DavidButt.ca
My little place on the web

Building a Credit History

02.08.14 07:08 AM By David Butt

I was reading some of the challenges faced by an individual who chooses to avoid credit, and pays cash for all her purchases. While she knowingly does this from choice, one episode was particularly interesting:

I have no usable credit history by choice. I have money. I pay my bills every month on the day they're available online. I don't wait for the email. I have never had an overdue bill, not with my landline (20 years), cable TV/internet (15 years), rent (25 years), or anything else. All that "history" is verifiable, but irrelevant in a credit check.I understood that irrelevancy when I went in to a London Drugs store last year to go from prepaid to postpaid cellphone. I was prepared to pay a large security deposit. I was not prepared for the reaction of the sales rep when the $700.00 deposit popped up on her computer screen. She looked at me horrified, grabbed the phone off the counter and clutched it to her chest. I left the store almost in tears of humiliation, and without the phone I could very well afford. I had no heart to try another store.

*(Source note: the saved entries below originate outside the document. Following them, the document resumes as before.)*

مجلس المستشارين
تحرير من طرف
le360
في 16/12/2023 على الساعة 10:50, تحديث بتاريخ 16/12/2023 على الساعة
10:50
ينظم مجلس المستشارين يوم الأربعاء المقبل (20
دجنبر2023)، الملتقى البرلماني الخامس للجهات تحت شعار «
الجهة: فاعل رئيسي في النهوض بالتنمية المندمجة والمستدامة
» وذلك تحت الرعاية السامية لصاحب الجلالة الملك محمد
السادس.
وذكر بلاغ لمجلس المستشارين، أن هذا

I have spoken with a number of young folks who are averse to owning a credit card due to the horror stories they have heard about friends or others who have fallen into the trap of misuse of credit. However, I believe it is important for each of us to work to have an impeccable Credit Rating, even if we prefer to live a cash lifestyle.

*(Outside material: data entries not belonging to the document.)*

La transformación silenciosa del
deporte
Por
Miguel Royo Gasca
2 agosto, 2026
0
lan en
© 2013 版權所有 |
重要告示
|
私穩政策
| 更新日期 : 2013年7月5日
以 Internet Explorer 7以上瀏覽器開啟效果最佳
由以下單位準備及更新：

One simple way to build a quality credit score is to have a credit card you use to purchase items you would have had to buy anyway, putting the money aside, and paying it off when due. By setting it up so you purchase groceries, or car repairs, or similar, especially when you have the cash in hand to make the payment, you build credit. Another simple way is, once you have saved for a home appliance, to purchase it with a loan. You may have an interest cost, but, should you need a loan in the future, you will have a credit history to your benefit. 

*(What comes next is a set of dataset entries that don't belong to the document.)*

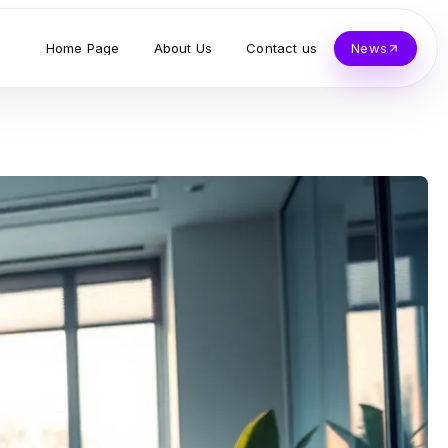
Home Page
About Us
Contact us
News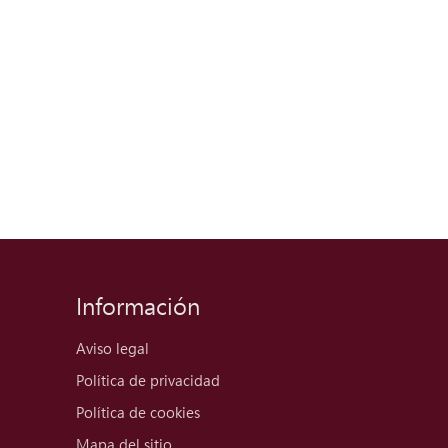
Información
Aviso legal
Política de privacidad
Política de cookies
Mapa del sitio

The importance of having a quality credit rating should not be dismissed as out of hand. It can literally mean the difference to having a roof over your head! We moved to a new town some years ago with an insanely low rental vacancy rate. We both had professional credentials, and I had a solid job which I had started. We had a limited down payment, but had built a good credit rating. This gave us the opportunity to purchase a house, where no rentals were available, and settle in to our jobs. Without a credit rating, and therefore the house, we could not have stayed.